Mi riferisco spesso alla cucina chiamandola “laboratorio”.
Sento definire altrettanto spesso la cucina “l’anima della casa”.
Che sia professionale o domestica, sono davvero due posti diversi?
È forse sbagliato far passare dall’anima anche quello che ha bisogno di un approccio tecnico?
Negli incontri quotidiani, nei corsi amatoriali, nei libri di cucina, nel confronto coi colleghi, e anche dalla spesa che spio nei carrelli del supermercato, vedo la cucina essere percepita sempre più come assemblaggio e non come trasformazione: non si cucina, si mettono assieme cose.
Prodotti semilavorati, già porzionati, conditi, precotti, hanno soppiantato una reale varietà dell’offerta. Lo si vede anche nella raccolta differenziata casa per casa: il sacco della plastica è grande e resistente, quello dell’organico è piccolo e delicato e non è contemplato che abbia da buttare le ossa esauste di un cappone intero o la parte legnosa di un bel mazzo di cavolo nero.
Giustifichiamo questo cambiamento in nome del poco tempo libero, ma… quel prodotto pronto ad essere assemblato con un altro chi l’ha trasformato per me? E perché l’ha trasformato così?
L’ha fatto passare dall’anima dello stabilimento o solo dai macchinari?
Davvero questo maneggiamento è un valore aggiunto che ci consente di risparmiare del tempo o mi toglie il tempo di qualità nel quale mi prendo cura del mio corpo attraverso il pasto?

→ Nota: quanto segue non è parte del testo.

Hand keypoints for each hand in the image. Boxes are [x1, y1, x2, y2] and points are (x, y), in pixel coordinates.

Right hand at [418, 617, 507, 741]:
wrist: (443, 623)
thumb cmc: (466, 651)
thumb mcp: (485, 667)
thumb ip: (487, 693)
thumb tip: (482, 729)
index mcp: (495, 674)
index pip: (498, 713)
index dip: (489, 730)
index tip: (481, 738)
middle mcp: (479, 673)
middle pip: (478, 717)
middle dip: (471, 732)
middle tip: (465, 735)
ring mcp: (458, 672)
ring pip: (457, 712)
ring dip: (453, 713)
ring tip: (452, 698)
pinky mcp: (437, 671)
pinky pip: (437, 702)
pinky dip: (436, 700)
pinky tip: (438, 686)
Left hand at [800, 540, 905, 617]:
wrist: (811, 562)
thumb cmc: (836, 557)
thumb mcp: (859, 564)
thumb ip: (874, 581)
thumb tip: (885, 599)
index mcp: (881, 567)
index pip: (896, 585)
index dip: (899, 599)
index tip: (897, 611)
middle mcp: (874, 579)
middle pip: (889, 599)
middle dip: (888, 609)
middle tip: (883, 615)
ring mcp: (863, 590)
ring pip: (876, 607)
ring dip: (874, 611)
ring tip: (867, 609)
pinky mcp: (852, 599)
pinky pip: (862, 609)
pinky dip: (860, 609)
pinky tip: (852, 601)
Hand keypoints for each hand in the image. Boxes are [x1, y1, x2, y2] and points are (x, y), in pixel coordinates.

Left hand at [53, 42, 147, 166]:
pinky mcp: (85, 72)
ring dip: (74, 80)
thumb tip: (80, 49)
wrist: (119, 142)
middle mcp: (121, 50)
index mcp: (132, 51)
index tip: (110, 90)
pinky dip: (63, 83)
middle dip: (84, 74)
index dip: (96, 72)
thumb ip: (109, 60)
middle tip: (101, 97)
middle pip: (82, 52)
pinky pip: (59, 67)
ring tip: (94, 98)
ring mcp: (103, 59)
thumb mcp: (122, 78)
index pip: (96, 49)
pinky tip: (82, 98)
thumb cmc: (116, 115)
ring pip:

On-line ho visto una influencer prendere della bresaola confezionata, farcirla di formaggio morbido, arrotolare la fetta e chiamarla “la mia ricetta”. Non un riferimento al prodotto e al produttore.
Siamo nel 2023. Quel video banale mi ha prostrato perché le vaschette di salume possono essere sostituite da un sottovuoto domestico ed una piccola affettatrice compatta ed economica e della bresaola si dovrebbe provare a parlare in maniera diversa.
La bresaola è un salume di bovino tipico della Valtellina ed alcune zone della Val d’Ossola.
Si ricava da punta d’anca, magatello e sottofesa. Il pezzo di carne, ben nettato dalle membrane muscolari viene cosparso della concia: sale, spezie, erbe aromatiche e vino rosso. Si lascia marinare per alcuni giorni, poi si avvolge in un budello, si lega e si mette ad asciugare e stagionare.
Al taglio è rossa scura e con venature di grasso più o meno intense, a seconda dell’animale d’origine.
Ma davvero gli involtini di bresaola con il formaggio dentro sono percepiti come una ricetta?
E che ne è stato dell’inchiesta sull’origine estera della carne per la realizzazione della bresaola?
E chi lavora cercando di produrre il miglior prodotto possibile come sopravvive?
Queste domande mi martellano le tempie mentre mi poggiano appena tagliata, sul pane cotto a legna, condita con un filo d’olio extravergine alla cenere di ginepro, la fetta di bresaola più buona della mia vita.
Prendo il pezzo di bresaola ancora da affettare in mano, è consistente senza essere sodo, un rosso intenso che vira al bruno come certi velluti di seta, marezzata come una filigrana d’argento, profumatissima e sapida, ne voglio ancora.
Sono in uno stabilimento esemplare che alleva gli animali che trasformerà, dove tutti i dipendenti incontrati sono entusiasti di come lavorano e dei prodotti che realizzano: uno stabilimento con l’anima.
E allora mi esorto a far pace con certi ragionamenti, a cercare di essere meno polemica, a non sminuire il mio essere una cassa di risonanza per chi produce con onestà e rispetto della storia di un prodotto, di un territorio d’appartenenza e di un consumatore finale.
Mi ricordo quando, durante le gite, ci spedivamo cartoline.
Quando ne arrivava una a casa si guardava distrattamente la fotografia che rappresentava l’idea di un luogo, la si girava subito per leggere il messaggio scritto a penna dedicato a noi.
Non sarà mai possibile sapere tutto di quello che mangiamo. Dovremmo scegliere cosa comprare cercando quell’intenzione, di un pensiero sincero dedicato a noi dentro ad ogni prodotto.